(Task to carry out)
The required output is the lines of the listing from the beginning through the line containing "Outlined on this", each copied exactly, without any pictures.

(Supplied data)
■ ■ ■

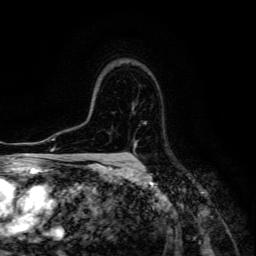
Breast MRI (dynamic contrast-enhanced), one axial slice; slice 100 of 134 in the series (ordered by position); cropped to one breast; dynamic contrast-enhanced series, time point 2 of 6 at this slice position (early post-contrast); 3 T; TE 4.7 ms, TR 8.9 ms; 256 × 256 image matrix. Female patient.
Outlined on this slice (semi-automatic segmentation, software-assisted and operator-edited):
- enhancing-tissue mask used for the functional tumour volume (all voxels passing the contrast-enhancement thresholds inside the analysis volume; usually the tumour): bounding box <127,146,136,160> (left, top, right, bottom; pixels)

■ ■ ■

(Reply)
Breast MRI (dynamic contrast-enhanced), one axial slice; slice 100 of 134 in the series (ordered by position); cropped to one breast; dynamic contrast-enhanced series, time point 2 of 6 at this slice position (early post-contrast); 3 T; TE 4.7 ms, TR 8.9 ms; 256 × 256 image matrix. Female patient.
Outlined on this slice (semi-automatic segmentation, software-assisted and operator-edited):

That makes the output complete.